Mercados Financeiros

PMEs angolanas precisam de ferramentas de gestão para crescer, defendem especialistas

A necessidade de capacitação em gestão e de estruturação de processos internos voltou ao centro do debate num fórum de capacitação executiva realizado em Luanda, que juntou cerca de 60 empresários de diversos sectores para discutir a eficiência operacional e a sustentabilidade dos negócios face ao actual cenário macroeconómico.

O encontro ocorre num momento em que o sector privado é chamado a assumir um papel mais activo na criação de emprego e na estabilização económica do País.

Para os especialistas, a falta de ferramentas práticas de liderança, a ausência de indicadores de performance e as debilidades na cultura organizacional figuram como os principais obstáculos ao crescimento das Pequenas e Médias Empresas (PMEs) em Angola, limitando a sua capacidade de atracção de capital e de escala.

Maurício Guimarães, director executivo do Grupo Acelerador Angola e um dos dinamizadores do debate, defende que o motor de desenvolvimento do País tem de transitar da esfera pública para o mercado livre. “A criação de emprego e o crescimento da economia angolana não dependem apenas do Estado, mas também da capacidade do sector empresarial nacional”, afirmou, sublinhando a urgência de dotar as PMEs de robustez operacional para que possam suportar a pressão do mercado e reduzir a dependência crónica dos contratos e subsídios estatais.

Entre os operadores económicos, a visão aponta para uma reestruturação urgente no modelo de actuação das empresas locais.

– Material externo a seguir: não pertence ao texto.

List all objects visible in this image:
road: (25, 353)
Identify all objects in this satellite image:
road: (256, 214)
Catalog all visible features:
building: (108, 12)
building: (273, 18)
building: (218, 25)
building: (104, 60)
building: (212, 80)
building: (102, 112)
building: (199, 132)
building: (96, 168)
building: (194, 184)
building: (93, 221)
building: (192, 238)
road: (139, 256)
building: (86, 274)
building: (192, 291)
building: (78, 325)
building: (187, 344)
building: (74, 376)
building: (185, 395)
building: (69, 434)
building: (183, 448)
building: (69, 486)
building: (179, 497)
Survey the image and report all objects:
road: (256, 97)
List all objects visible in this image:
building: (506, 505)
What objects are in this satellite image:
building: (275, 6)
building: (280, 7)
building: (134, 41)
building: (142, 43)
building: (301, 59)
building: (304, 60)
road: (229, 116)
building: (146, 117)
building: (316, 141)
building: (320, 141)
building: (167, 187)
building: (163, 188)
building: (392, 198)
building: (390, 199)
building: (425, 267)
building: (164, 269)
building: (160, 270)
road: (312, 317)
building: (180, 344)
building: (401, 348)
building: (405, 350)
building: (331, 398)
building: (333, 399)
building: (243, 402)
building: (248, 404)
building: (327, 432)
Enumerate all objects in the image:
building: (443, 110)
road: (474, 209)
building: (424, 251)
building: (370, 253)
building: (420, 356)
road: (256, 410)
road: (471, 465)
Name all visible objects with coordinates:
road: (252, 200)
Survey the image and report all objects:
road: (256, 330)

Adanildo Pedro, director da ENG23, defende que a sobrevivência no actual contexto exige uma profunda “mudança de mentalidade” e uma maior abertura para parcerias estratégicas intersectoriais capazes de gerar valor acrescentado.

As dificuldades ao nível do capital humano e da organização interna também continuam a condicionar a eficiência das empresas. Muanha Da Liberdade, directora-geral da Livraria Universo dos Livros, aponta o recrutamento, a departamentalização e a automatização de processos como os principais pontos de estrangulamento que as estruturas corporativas nacionais precisam de resolver com urgência.